# Groups of order 768

## Contents

See pages on algebraic structures of order 768| See pages on groups of a particular order

## Statistics at a glance

The number 768 has prime factorization $768 = 2^8 \cdot 3$. Since there are only two prime factors, and order has only two prime factors implies solvable, all groups of this order are solvable groups.
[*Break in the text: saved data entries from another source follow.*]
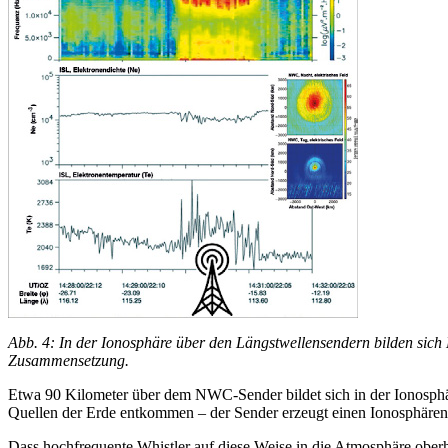
Abb. 4: In der Ionosphäre über den Längstwellensendern bilden sich
Zusammensetzung.
Etwa 90 Kilometer über dem NWC-Sender bildet sich in der Ionosphä
Quellen der Erde entkommen – der Sender erzeugt einen Ionosphären-
Dass hochfrequente Whistler auf diese Weise in die Atmosphäre oberh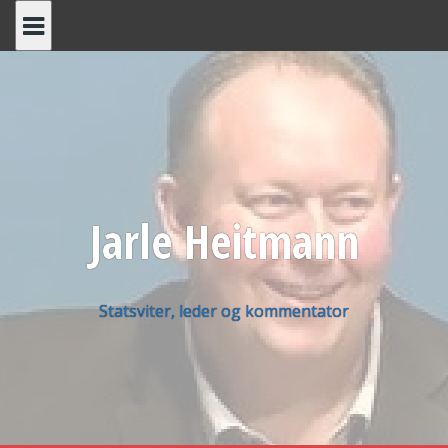
Skip
to
content
Jarle Heitmann
Statsviter, leder og kommentator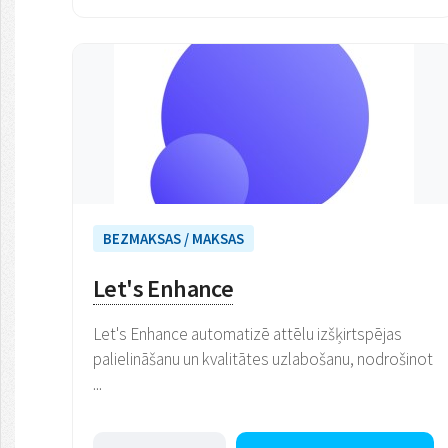
BEZMAKSAS / MAKSAS
Let's Enhance
Let's Enhance automatizē attēlu izšķirtspējas
palielināšanu un kvalitātes uzlabošanu, nodrošinot
...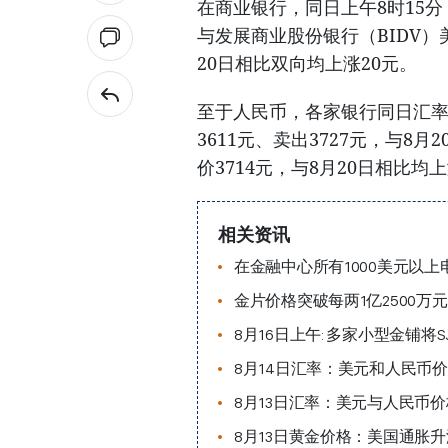
在商业银行，同日上午8时15分，
与发展商业股份银行（BIDV）美
20日相比双向均上涨20元。
至于人民币，各家银行同日汇率略
3611元、卖出3727元，与8月
价3714元，与8月20日相比均
相关资讯
在金融中心所有1000美元以
金片价格突破每两1亿2500万
8月16日上午: 多家小型金铺将
8月14日汇率：美元和人民币
8月13日汇率：美元与人民币
8月13日黄金价格：美国通胀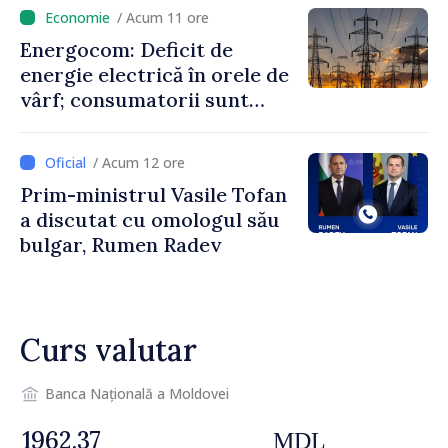
putem menține prețurile la
/ Acum 11 ore
un nivel mai mic”
Energocom: Deficit de
energie electrică în orele de
vârf; consumatorii sunt
îndemnați să economisească
/ Acum 12 ore
Prim-ministrul Vasile Tofan
a discutat cu omologul său
bulgar, Rumen Radev
Curs valutar
Banca Națională a Moldovei
MDL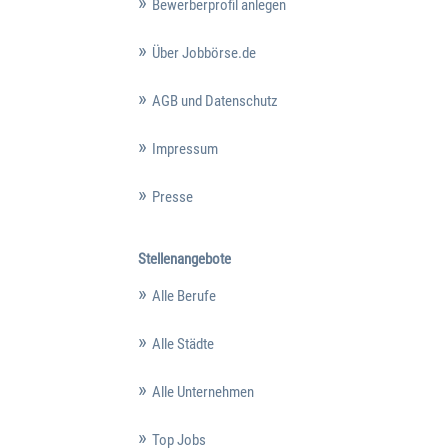
Bewerberprofil anlegen
Über Jobbörse.de
AGB und Datenschutz
Impressum
Presse
Stellenangebote
Alle Berufe
Alle Städte
Alle Unternehmen
Top Jobs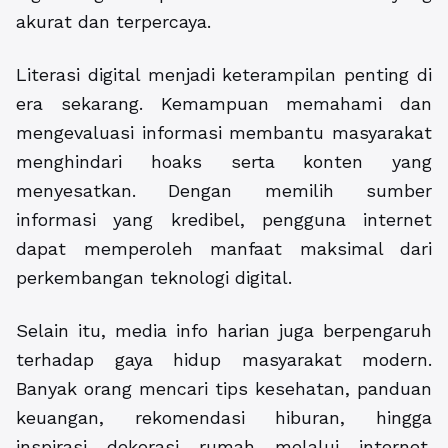
akurat dan terpercaya.
Literasi digital menjadi keterampilan penting di
era sekarang. Kemampuan memahami dan
mengevaluasi informasi membantu masyarakat
menghindari hoaks serta konten yang
menyesatkan. Dengan memilih sumber
informasi yang kredibel, pengguna internet
dapat memperoleh manfaat maksimal dari
perkembangan teknologi digital.
Selain itu, media info harian juga berpengaruh
terhadap gaya hidup masyarakat modern.
Banyak orang mencari tips kesehatan, panduan
keuangan, rekomendasi hiburan, hingga
inspirasi dekorasi rumah melalui internet.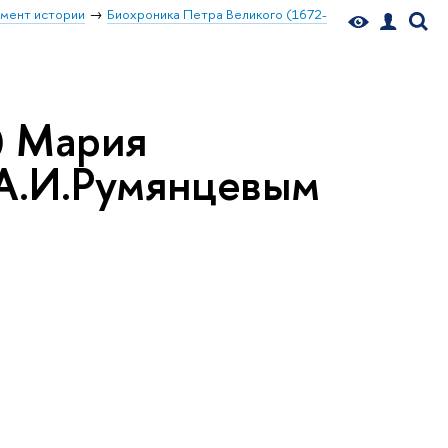
мент истории
Биохроника Петра Великого (1672-
) Мария
 А.И.Румянцевым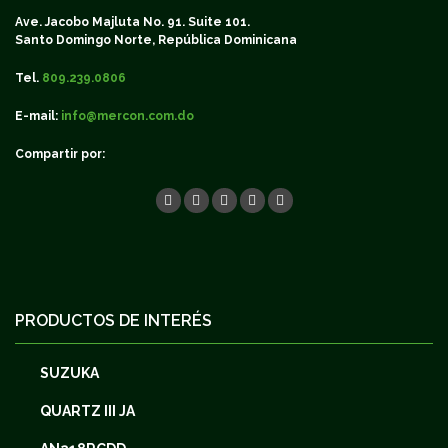
Ave. Jacobo Majluta No. 91. Suite 101.
Santo Domingo Norte, República Dominicana
Tel.
809.239.0806
E-mail:
info@mercon.com.do
Compartir por:
PRODUCTOS DE INTERÉS
SUZUKA
QUARTZ III JA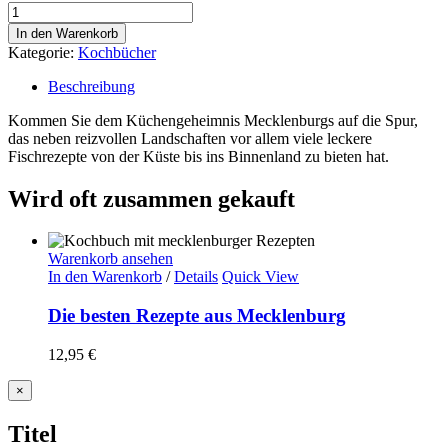
Die
besten
In den Warenkorb
Fischrezepte
Kategorie:
Kochbücher
Menge
Beschreibung
Kommen Sie dem Küchengeheimnis Mecklenburgs auf die Spur,
das neben reizvollen Landschaften vor allem viele leckere
Fischrezepte von der Küste bis ins Binnenland zu bieten hat.
Wird oft zusammen gekauft
Warenkorb ansehen
In den Warenkorb
/
Details
Quick View
Die besten Rezepte aus Mecklenburg
12,95
€
Close
×
product
quick
Titel
view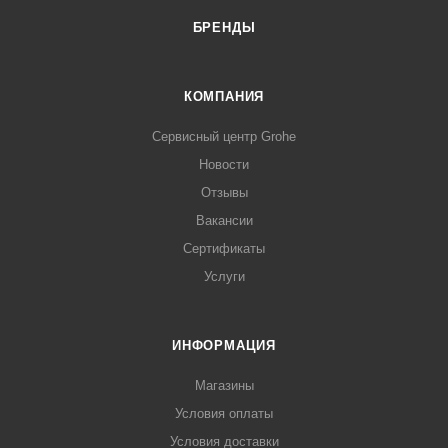
БРЕНДЫ
КОМПАНИЯ
Сервисный центр Grohe
Новости
Отзывы
Вакансии
Сертификаты
Услуги
ИНФОРМАЦИЯ
Магазины
Условия оплаты
Условия доставки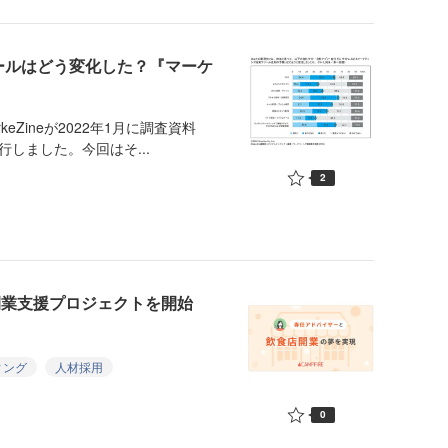
ールはどう変化した？『マーケ
Zineが2022年1月に調査資料
行しました。今回はそ...
2
店開業支援プロジェクトを開始
ィング
人材採用
0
Quantity Value Explanation
Number of groups up to isomorphism 1090235
Number of abelian groups up to isomorphism 22 Equals (number of abelian groups of order $2^8$) times (number of abelian groups of order 3) = (number of unordered integer partitions of $8$) times (number of unordered integer partitions of 1) = $22 \times 1 = 22$
Number of nilpotent groups up to isomorphism 56092 Equals (number of groups of order 256) times (number of groups of order 3) = $56092 \times 1 = 56092$
Number of solvable groups up to isomorphism 1090235 All groups of this order are solvable, because order has only two prime factors implies solvable
Number of simple groups up to isomorphism 0

## GAP implementation

The order 768 is part of GAP's SmallGroup library. Hence, all groups of order 768 can be constructed using the SmallGroup function and have group IDs. Also, IdGroup is available, so the group ID of any group of this order can be queried.

However, note that with the memory allocations of most computers on which GAP is run, GAP will not allow storing all the groups or their IDs in a list, since the list is too long to store and process as a list.

Here is GAP's summary information about how it stores groups of this order:

gap> SmallGroupsInformation(768);

There are 1090235 groups of order 768.
They are sorted by normal Sylow subgroups.
1 - 56092 are the nilpotent groups.
56093 - 1083472 have a normal Sylow 3-subgroup
with centralizer of index 2.
1083473 - 1085323 have a normal Sylow 2-subgroup.
1085324 - 1090235 have no normal Sylow subgroup.

This size belongs to layer 3 of the SmallGroups library.
IdSmallGroup is available for this size.